What’s Mindfulness Anyway?
Mindfulness can be understood through many lenses – religious, spiritual, scientific, and secular. At its simplest, mindfulness is a way to get to know your own mind – and the quieter wisdom of the body and heart that lives alongside it.
The way we learn anything is the way we can learn our own minds. How do you do it? You study it. You set up a coffee date. You observe it, like watching someone who has a skill that you want to develop. You engage in study and observation to gain information, clues, and tips. This is the exact strategy of mindfulness. If you want to get to know your own mind these are the steps: sit down with it, watch it as though you were a research scientist with complete interest, curiosity and fascination.
When coming to know your own mind the first thing you may notice is that it is a slippery pig, hard to catch, moving and darting all over the place. Mind wandering isn’t a failure, it’s our biology.

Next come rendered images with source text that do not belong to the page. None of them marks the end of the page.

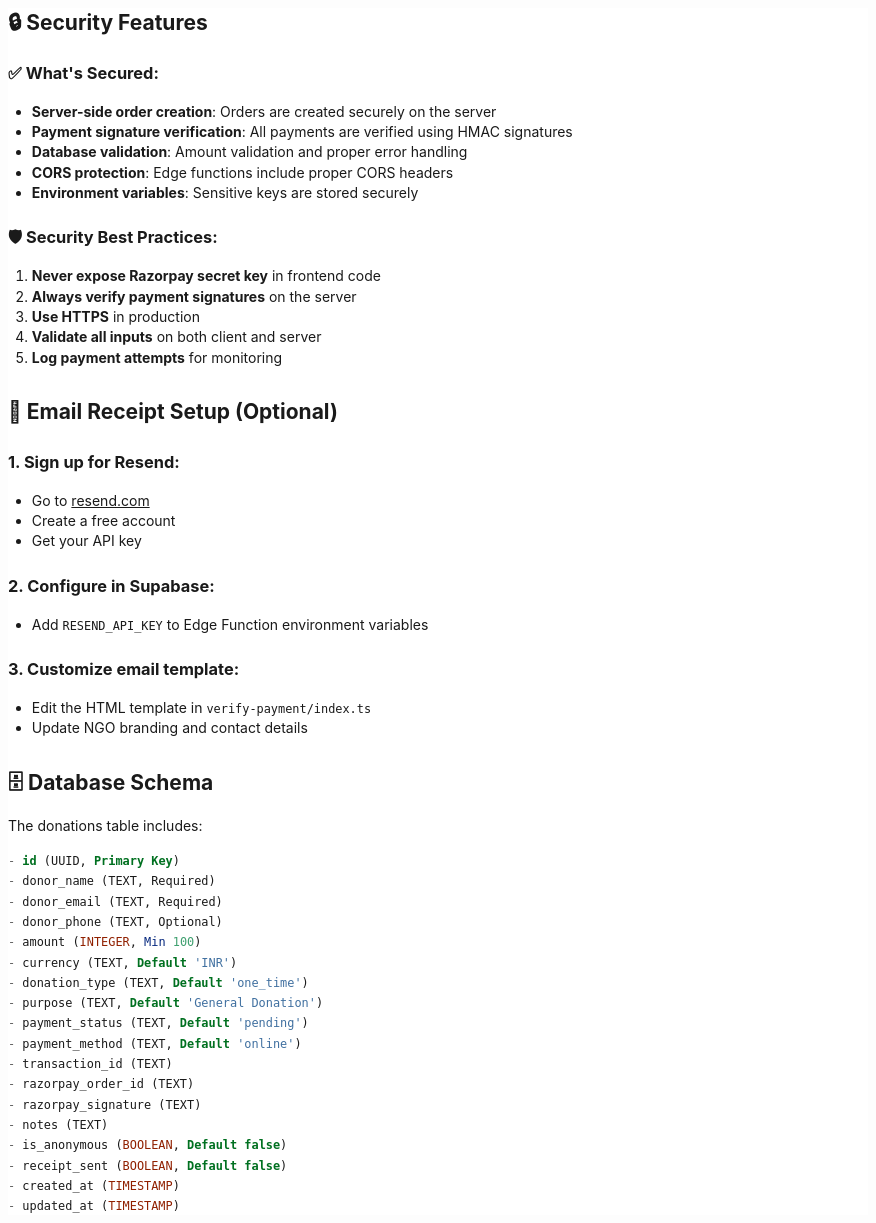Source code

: ## 🔒 Security Features

### ✅ What's Secured:

- **Server-side order creation**: Orders are created securely on the server
- **Payment signature verification**: All payments are verified using HMAC signatures
- **Database validation**: Amount validation and proper error handling
- **CORS protection**: Edge functions include proper CORS headers
- **Environment variables**: Sensitive keys are stored securely

### 🛡️ Security Best Practices:

1. **Never expose Razorpay secret key** in frontend code
2. **Always verify payment signatures** on the server
3. **Use HTTPS** in production
4. **Validate all inputs** on both client and server
5. **Log payment attempts** for monitoring

## 📧 Email Receipt Setup (Optional)

### 1. Sign up for Resend:
- Go to [resend.com](https://resend.com)
- Create a free account
- Get your API key

### 2. Configure in Supabase:
- Add `RESEND_API_KEY` to Edge Function environment variables

### 3. Customize email template:
- Edit the HTML template in `verify-payment/index.ts`
- Update NGO branding and contact details

## 🗄️ Database Schema

The donations table includes:

```sql
- id (UUID, Primary Key)
- donor_name (TEXT, Required)
- donor_email (TEXT, Required)
- donor_phone (TEXT, Optional)
- amount (INTEGER, Min 100)
- currency (TEXT, Default 'INR')
- donation_type (TEXT, Default 'one_time')
- purpose (TEXT, Default 'General Donation')
- payment_status (TEXT, Default 'pending')
- payment_method (TEXT, Default 'online')
- transaction_id (TEXT)
- razorpay_order_id (TEXT)
- razorpay_signature (TEXT)
- notes (TEXT)
- is_anonymous (BOOLEAN, Default false)
- receipt_sent (BOOLEAN, Default false)
- created_at (TIMESTAMP)
- updated_at (TIMESTAMP)
```
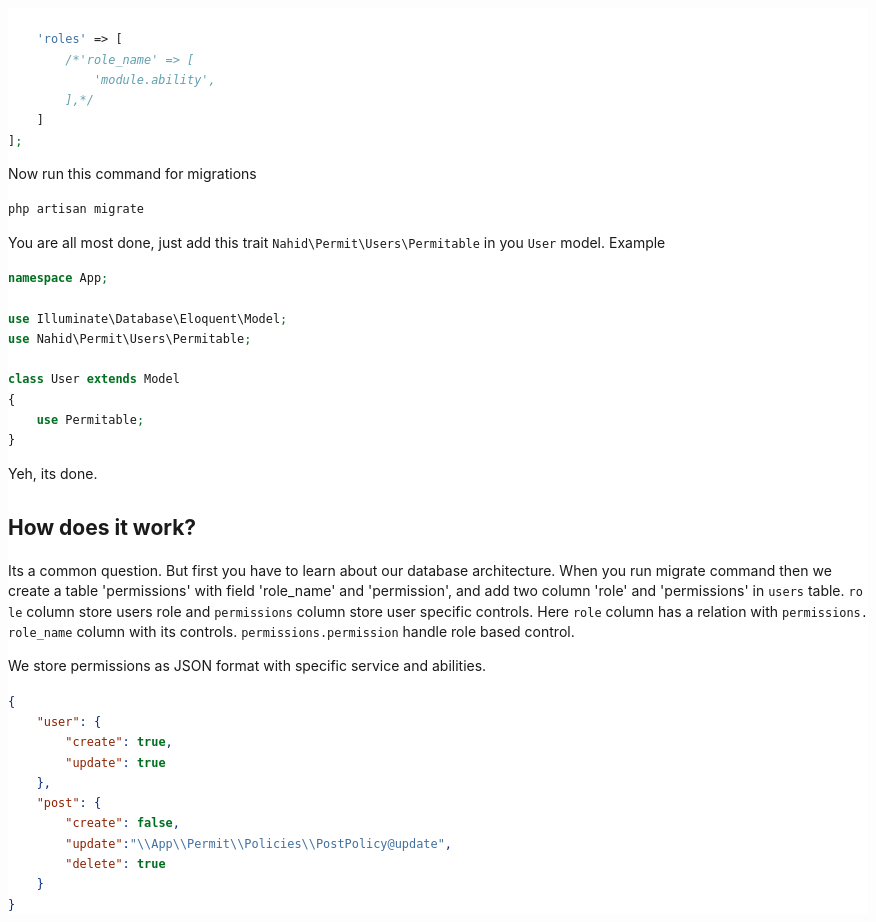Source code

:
 ```php

    'roles' => [
        /*'role_name' => [
            'module.ability',
        ],*/
    ]
];
```

Now run this command for migrations

```shell
php artisan migrate
```

You are all most done, just add this trait `Nahid\Permit\Users\Permitable` in you `User` model. Example

```php
namespace App;

use Illuminate\Database\Eloquent\Model;
use Nahid\Permit\Users\Permitable;

class User extends Model
{
    use Permitable;
}
```

Yeh, its done.

## How does it work?

Its a common question. But first you have to learn about our database architecture.
When you run migrate command then we create a table 'permissions' with field 'role_name' and 'permission', and
add two column 'role' and 'permissions' in `users` table. `role` column store users role and `permissions` column store user specific controls.
Here `role` column has a relation with `permissions.role_name` column with its controls. `permissions.permission` handle role based control.

We store permissions as JSON format with specific service and abilities.

```json
{
    "user": {
        "create": true,
        "update": true
    },
    "post": {
        "create": false,
        "update":"\\App\\Permit\\Policies\\PostPolicy@update",
        "delete": true
    }
}
```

The human nervous system is designed to scan, predict, and move quickly. This is good to know for mindfulness is a practice of observing, not performing. It is the art of noticing rather than judging, allowing rather than fixing, and returning to yourself right here in the present moment – perfectly imperfect as you are.
If you’d like to explore this, consider carving out time each day, 2-3 minutes to start, practice sitting quietly and observing. Like learning scales on an instrument, it takes time and repetition to see improvements. To get better you must keep practicing.
And this is where mindfulness begins – not by changing yourself, but by learning how to notice everything, especially your mind.